La seconde maniere de diversifier les plantes, est de les transporter souvent d’un lieu dans un autre. C’est ainsi que le chevalier Plot faisoit porter des fleurs doubles à des plantes qui n’ont que des fleurs simples : ce moyen paroît naturel, parce les plantes qui sont long-tems dans un même lieu dégénerent insensiblement, ne portent qu’une fleur simple après avoir porté des fleurs doubles, & perdent leurs couleurs rares, qui sont suivies de couleurs communes.

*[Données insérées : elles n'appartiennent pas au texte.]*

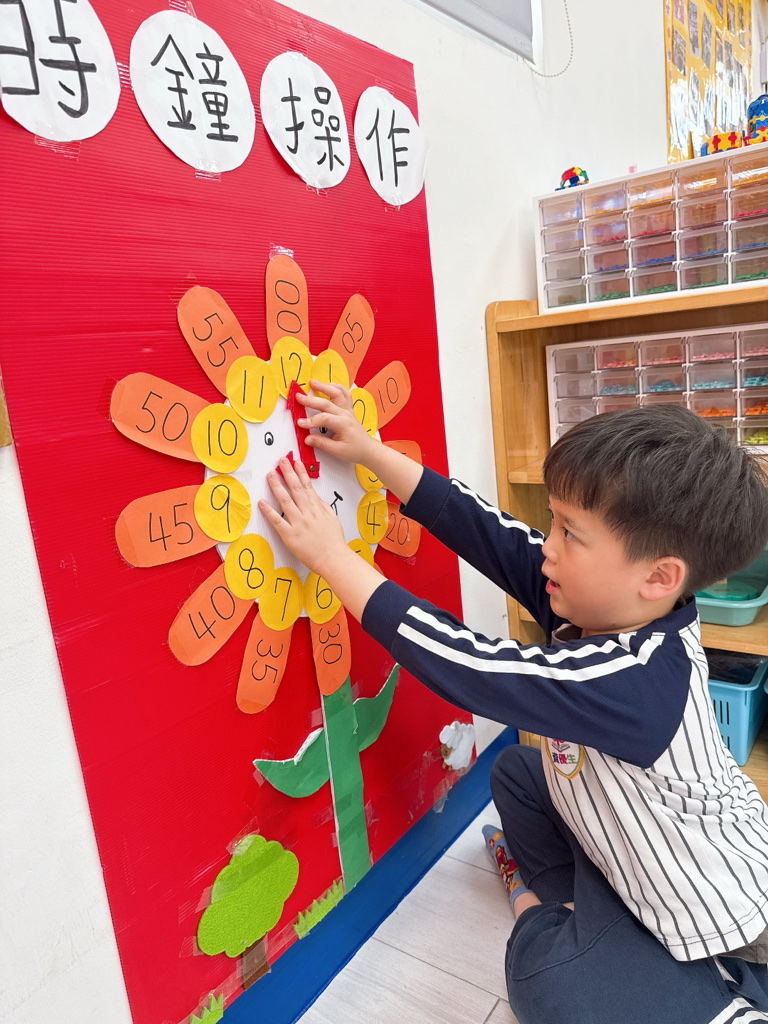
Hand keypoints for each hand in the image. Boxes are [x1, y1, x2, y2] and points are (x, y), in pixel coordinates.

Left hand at [260, 457, 345, 575]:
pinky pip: (277, 521)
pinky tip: (262, 502)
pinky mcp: (290, 535)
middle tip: (281, 460)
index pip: (307, 486)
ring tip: (270, 474)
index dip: (300, 472)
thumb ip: (322, 507)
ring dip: (277, 486)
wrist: (333, 559)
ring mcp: (298, 523)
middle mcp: (307, 512)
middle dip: (288, 472)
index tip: (295, 462)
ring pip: (285, 500)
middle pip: (295, 488)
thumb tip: (315, 497)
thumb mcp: (332, 519)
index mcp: (317, 508)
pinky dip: (269, 511)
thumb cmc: (333, 542)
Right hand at [296, 380, 375, 464]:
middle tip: (298, 397)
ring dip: (324, 387)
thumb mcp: (337, 451)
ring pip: (337, 394)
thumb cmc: (355, 450)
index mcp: (343, 424)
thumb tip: (307, 438)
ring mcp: (347, 410)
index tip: (300, 423)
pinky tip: (330, 384)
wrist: (368, 449)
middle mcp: (345, 414)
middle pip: (326, 403)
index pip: (324, 419)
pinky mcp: (348, 409)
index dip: (311, 420)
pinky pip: (344, 394)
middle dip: (311, 400)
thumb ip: (322, 443)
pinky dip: (337, 387)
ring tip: (313, 382)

Quoi qu’il en soit, toutes les variétés des plantes ne prouvent point que ces plantes soient des especes distinctes ; & c’est ce qu’on peut confirmer par deux raisons. La premiere est que si ces plantes sont long-tems dans un même lieu sans être cultivées, elles dégénerent comme nous venons de le dire, elles perdent la beauté de leurs couleurs, & ne portent qu’une fleur simple au lieu d’une fleur double. La seconde raison est que la graine de ces plantes ne donne que des plantes qui n’ont qu’une fleur simple, & d’une couleur commune, si elle est semée dans le lieu & dans le terroir qui leur est naturel.

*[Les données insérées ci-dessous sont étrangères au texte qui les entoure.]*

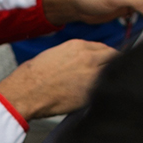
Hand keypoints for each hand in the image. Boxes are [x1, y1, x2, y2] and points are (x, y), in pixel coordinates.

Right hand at [0, 40, 114, 120]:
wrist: (26, 91)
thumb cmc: (34, 75)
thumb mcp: (56, 54)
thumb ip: (75, 55)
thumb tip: (86, 62)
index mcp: (78, 46)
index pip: (104, 48)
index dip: (108, 57)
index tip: (108, 63)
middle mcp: (89, 57)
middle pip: (114, 58)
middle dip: (115, 65)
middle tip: (114, 74)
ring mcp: (92, 75)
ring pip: (115, 72)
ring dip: (114, 78)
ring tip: (110, 85)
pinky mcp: (91, 92)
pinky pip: (108, 89)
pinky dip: (108, 91)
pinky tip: (104, 96)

Pour ce qui est des arbres fruitiers, M. Ray observe que la principale différence qui se trouve entre les prétendues especes de ces arbres, consiste dans la figure & le goût du fruit, ce que l’on doit aussi attribuer à la différence du terroir, & aux différentes manieres d’enter. Le seul moyen, selon l’auteur, d’avoir de nouveaux fruits, est de semer dans un terroir des pepins de pommes & de poires, qui produiront des fruits sauvages d’une autre figure & d’un goût différent des premiers fruits ; mais on pourra leur donner un meilleur goût, & les perfectionner si l’on ente les arbres qui les produisent.

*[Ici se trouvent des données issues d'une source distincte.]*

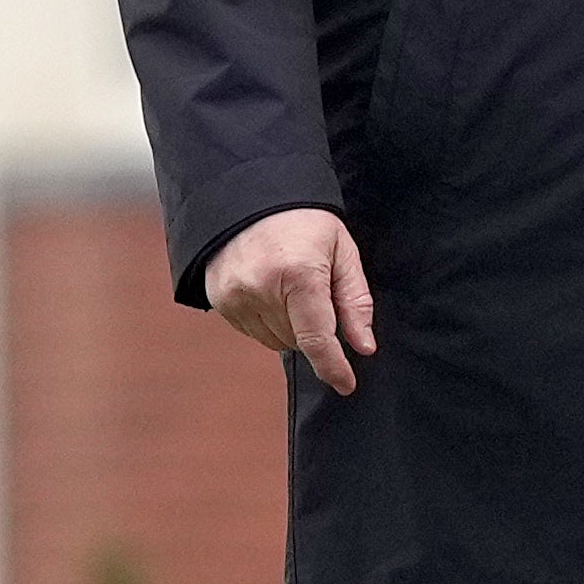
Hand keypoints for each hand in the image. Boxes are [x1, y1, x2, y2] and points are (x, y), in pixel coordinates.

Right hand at [206, 208, 375, 396]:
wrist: (249, 197)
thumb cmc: (305, 222)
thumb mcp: (343, 252)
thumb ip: (355, 302)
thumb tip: (364, 347)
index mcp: (299, 275)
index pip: (317, 338)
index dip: (334, 367)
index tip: (346, 385)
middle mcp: (261, 289)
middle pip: (298, 341)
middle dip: (315, 329)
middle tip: (316, 294)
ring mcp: (235, 296)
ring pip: (275, 340)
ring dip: (290, 327)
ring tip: (290, 287)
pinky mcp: (219, 300)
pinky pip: (252, 331)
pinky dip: (268, 321)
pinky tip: (271, 290)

A l’égard des plantes dont les feuilles ont diverses couleurs, comme le houx, l’alaterne, le romarin, l’hysope, la menthe, le thim, elles sont encore moins de différentes especes que les fleurs & les fruits dont nous venons de parler ; leurs diverses couleurs ne sont que les symptômes d’une mauvaise constitution ; & quant à la différence de grosseur & de petitesse qui se rencontre entre plusieurs plantes de la même espece, l’on ne doit attribuer cette différence qu’a la fertilité ou à la stérilité du terroir, à l’humidité ou à la sécheresse de la saison, à la froideur ou à la chaleur du climat, à la culture plus ou moins savante, ou à quelqu’autre accident.

La seconde question est, si quelques especes de plantes ont péri, ou s’il y en a qui puissent périr. L’auteur répond, 1o. que quoiqu’il soit possible absolument & physiquement que certaines especes de plantes périssent, cela est pourtant fort improbable ; 2o. que si quelques especes de plantes périssoient, il seroit moralement impossible de s’en assurer.

Il est peu vraissemblable qu’aucune espece de plantes ait péri. M. Ray ne sauroit se persuader qu’il y ait dans le monde aucune espece locale de plantes, c’est-à-dire si particuliere à un lieu, qu’on ne sauroit la trouver ailleurs ; il n’a observé en aucun endroit de la Grande-Bretagne, aucune plante qu’il n’ait vûe dans les pays étrangers, ou du moins en divers lieux de la même latitude au-delà de la mer.